US-based ticketing group SeatGeek has served notice on its arts and culture clients in Benelux. The decision to “sunset” directly impacts circa 50 organisations across the region, including the high-profile Royal Concertgebouw in Amsterdam, one of the world’s most respected concert halls.

Other installations include Rotterdam International Film Festival, Opera Antwerp, a network of 18 arts organisations around Bruges (which are cross-selling on the platform), another cluster of four arts organisations around Leuven and a range of mid-size theatres.

SRO (Standing Room Only) is the name for the original Israeli-developed platform, which was later acquired by SeatGeek in its move to establish a primary platform. Opera Antwerp was one of the first clients of the SRO2 software by TopTix back in 2003, followed by Royal Concertgebouw on the updated SRO3 in 2007. The SRO4 software was further developed and subsequently relaunched as SeatGeek Enterprise.

Mirroring its foundation and growth in North America, SeatGeek has had more success in recent months in the sports sector, with a strong football presence in the UK across the Premier League, including Manchester City FC and Liverpool FC.

TheTicketingBusiness understands that SeatGeek’s Amsterdam workspace contract has not been renewed and its client support staff continue to work from home under current covid-19 restrictions in the Netherlands. There is speculation that SeatGeek’s significant contract with the KNVB (the Dutch football association) could be supported from the UK sports team going forward.

It’s unclear how this latest announcement affects SeatGeek arts users in Scandinavia, which include Oslo’s landmark Operaen and Den Norsk Theatre supplied via its long term regional reseller Buytec.
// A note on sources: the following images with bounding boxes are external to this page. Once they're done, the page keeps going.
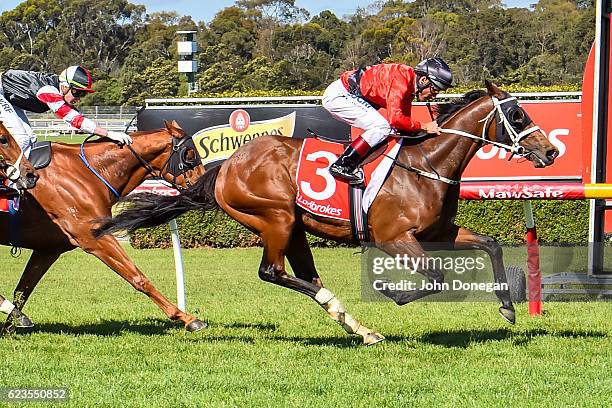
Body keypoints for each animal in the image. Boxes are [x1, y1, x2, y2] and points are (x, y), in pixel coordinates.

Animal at [1, 119, 208, 334]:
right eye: (189, 155)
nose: (204, 189)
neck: (88, 173)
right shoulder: (94, 237)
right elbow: (138, 277)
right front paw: (188, 319)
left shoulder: (49, 249)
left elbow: (23, 290)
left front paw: (9, 328)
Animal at [94, 82, 560, 344]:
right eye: (517, 114)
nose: (552, 151)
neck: (427, 163)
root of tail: (225, 166)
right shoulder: (393, 238)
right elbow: (437, 278)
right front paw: (392, 292)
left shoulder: (437, 233)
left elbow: (491, 245)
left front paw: (508, 308)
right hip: (276, 218)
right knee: (273, 272)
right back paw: (341, 310)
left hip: (295, 227)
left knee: (304, 274)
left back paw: (357, 326)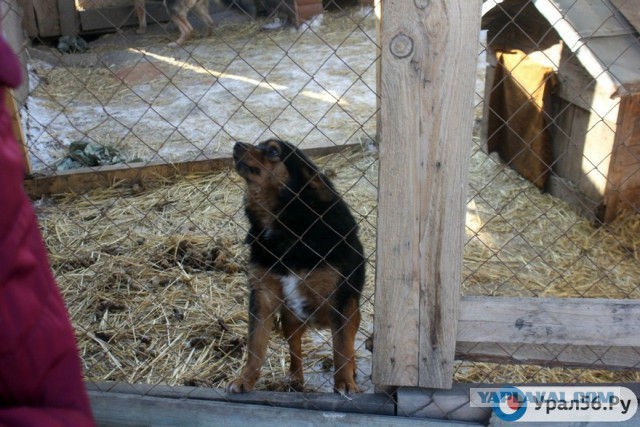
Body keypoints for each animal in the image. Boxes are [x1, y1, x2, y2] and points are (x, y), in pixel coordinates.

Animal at [226, 140, 364, 394]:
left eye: (273, 150)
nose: (237, 144)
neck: (286, 225)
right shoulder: (263, 295)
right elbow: (255, 346)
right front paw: (245, 379)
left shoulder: (340, 299)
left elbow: (341, 347)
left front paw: (344, 382)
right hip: (290, 319)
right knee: (295, 349)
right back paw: (295, 378)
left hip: (351, 312)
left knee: (348, 345)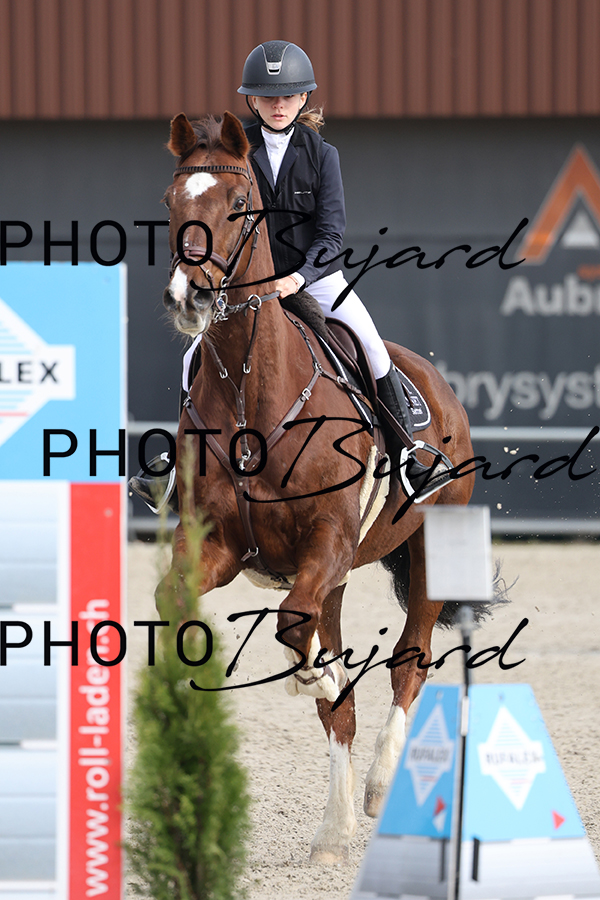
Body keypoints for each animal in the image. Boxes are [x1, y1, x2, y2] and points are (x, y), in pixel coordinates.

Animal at [159, 111, 476, 864]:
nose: (190, 298)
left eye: (238, 206)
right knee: (343, 701)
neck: (252, 396)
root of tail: (441, 386)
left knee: (408, 663)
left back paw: (379, 788)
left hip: (427, 551)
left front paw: (316, 671)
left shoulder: (327, 542)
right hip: (333, 577)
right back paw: (333, 831)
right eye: (172, 204)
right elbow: (177, 602)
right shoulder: (219, 547)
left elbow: (296, 634)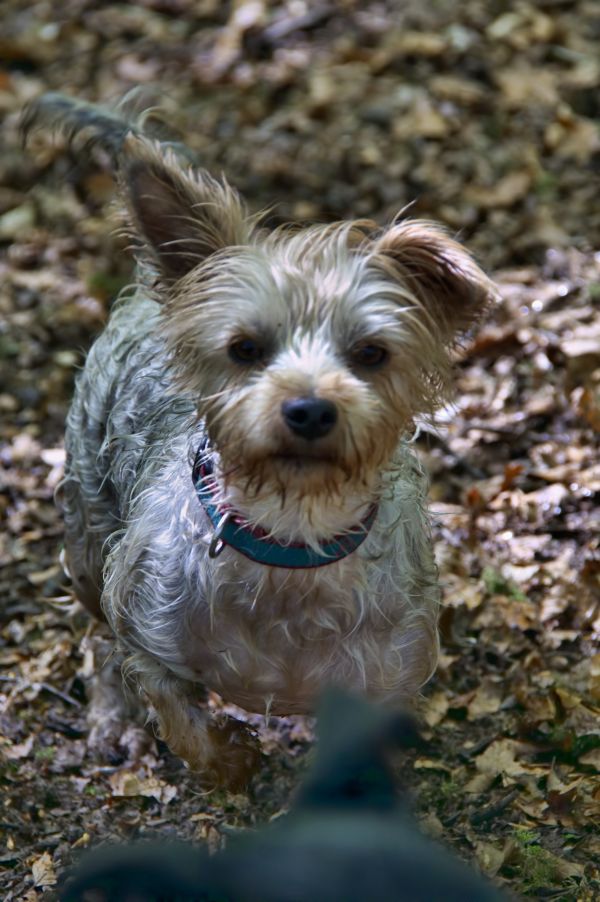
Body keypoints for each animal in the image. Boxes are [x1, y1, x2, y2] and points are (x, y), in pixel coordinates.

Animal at [24, 95, 492, 788]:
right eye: (244, 348)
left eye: (371, 354)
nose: (309, 409)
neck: (289, 539)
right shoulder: (144, 625)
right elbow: (179, 715)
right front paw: (230, 758)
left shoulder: (383, 681)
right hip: (88, 532)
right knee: (95, 638)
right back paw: (112, 721)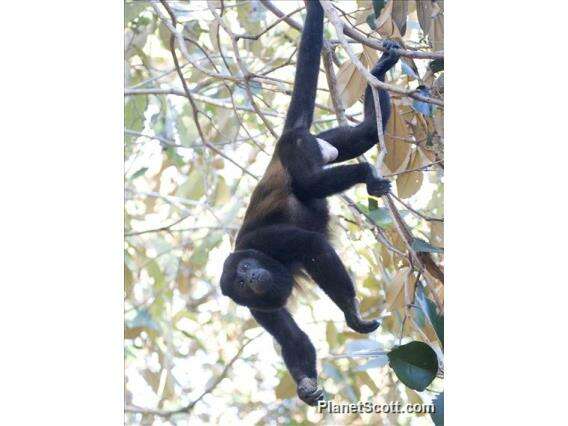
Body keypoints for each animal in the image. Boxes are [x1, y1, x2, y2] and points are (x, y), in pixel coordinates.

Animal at [220, 0, 402, 406]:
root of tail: (284, 139)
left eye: (245, 271)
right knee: (362, 136)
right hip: (319, 140)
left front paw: (352, 313)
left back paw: (366, 171)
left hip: (298, 146)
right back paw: (378, 81)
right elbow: (292, 338)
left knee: (308, 182)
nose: (250, 277)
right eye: (240, 285)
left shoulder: (264, 242)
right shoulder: (259, 309)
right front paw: (305, 386)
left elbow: (312, 245)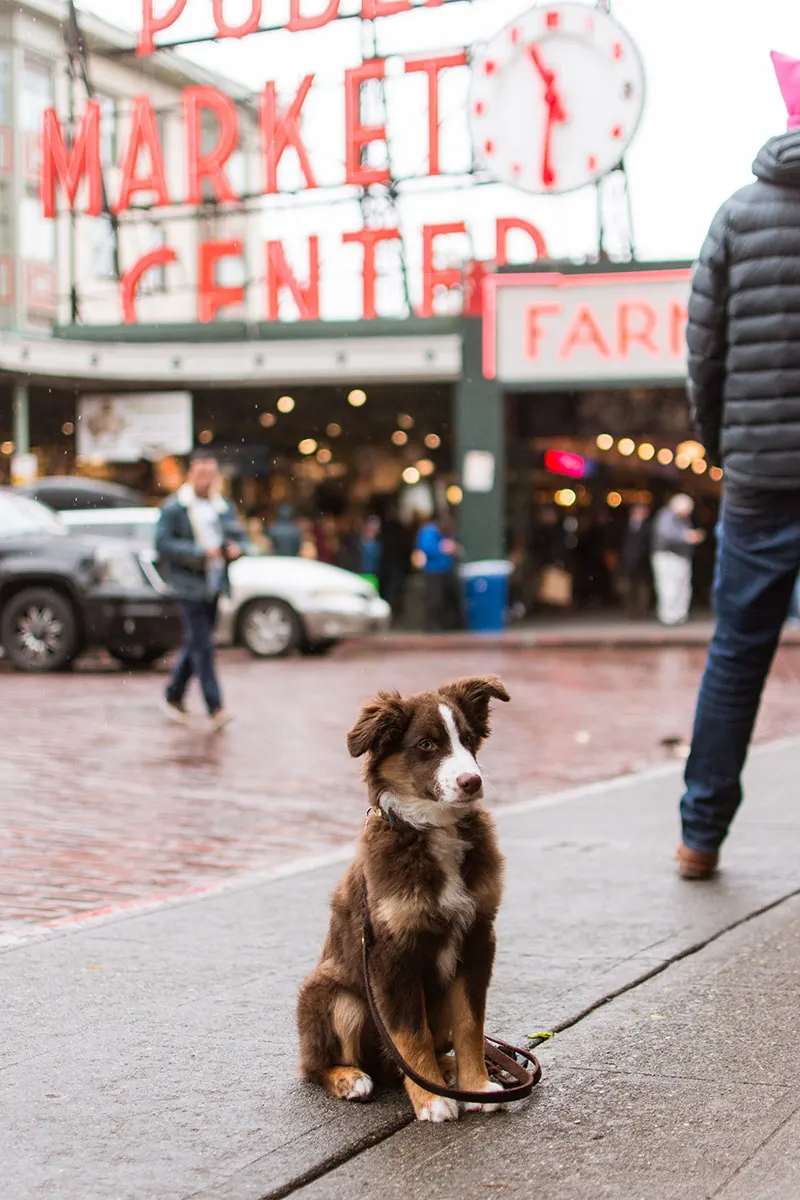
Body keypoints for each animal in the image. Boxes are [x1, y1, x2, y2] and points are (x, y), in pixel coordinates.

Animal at [297, 676, 510, 1123]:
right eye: (426, 744)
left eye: (468, 740)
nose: (472, 782)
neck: (434, 828)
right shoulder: (390, 954)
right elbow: (410, 1033)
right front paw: (430, 1099)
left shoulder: (478, 938)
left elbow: (471, 1025)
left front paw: (477, 1086)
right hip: (337, 996)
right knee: (316, 1066)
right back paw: (349, 1078)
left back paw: (447, 1068)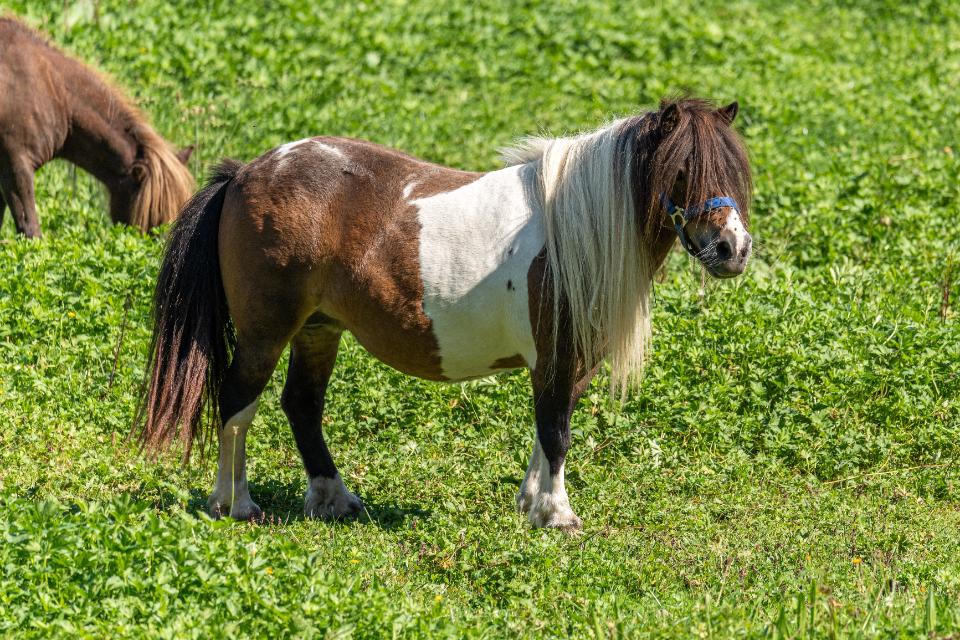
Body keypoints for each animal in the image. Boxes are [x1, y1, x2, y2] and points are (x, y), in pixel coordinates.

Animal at [136, 97, 752, 533]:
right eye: (681, 170)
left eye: (737, 171)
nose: (733, 249)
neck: (570, 230)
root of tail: (243, 173)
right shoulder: (554, 356)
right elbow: (556, 432)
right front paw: (557, 514)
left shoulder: (567, 363)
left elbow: (547, 428)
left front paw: (532, 502)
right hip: (266, 332)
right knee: (238, 403)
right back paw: (234, 504)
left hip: (318, 329)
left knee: (301, 406)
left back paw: (334, 499)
Several of SeatGeek’s non-sport customers in the UK have confirmed that they share concerns over this latest news and will be seeking further reassurance from SeatGeek’s US management group. In August 2018, the company announced its surprise exit from Asia-Pacific leaving customers across the region in search of new ticketing solutions.

In response to enquires from, SeatGeek issued the following statement: “The on-going uncertainty of COVID-19 and its impact on the industry as a whole has meant that SeatGeek are focusing on areas of long-term, scalable growth. SeatGeek has moved to scale back their presence in the Benelux region with the news that theatres and museums and other non-sport clients in Holland and Belgium are not part of the strategic direction for the region. SeatGeek will serve out all client contract obligations and commitments over the next few years, and will continue to provide long-term Dutch support in the market. This decision will not affect any sports clients in Benelux, nor will it impact any clients at all in the rest of Europe.”

SeatGeek’s existing clients have been given a year to find a new ticketing platform, although some more recently-signed clients may have an extension on this.

“The news came as a shock. There were some staff changes earlier this year and we all know it’s difficult to make money in the arts – and that’s also true for arts software. We all liked SRO. Yes, it was an old system but it was extremely versatile and could do everything, although difficult to learn,” says one user. “I guess this is an opportunity to now look around and see what’s on offer.”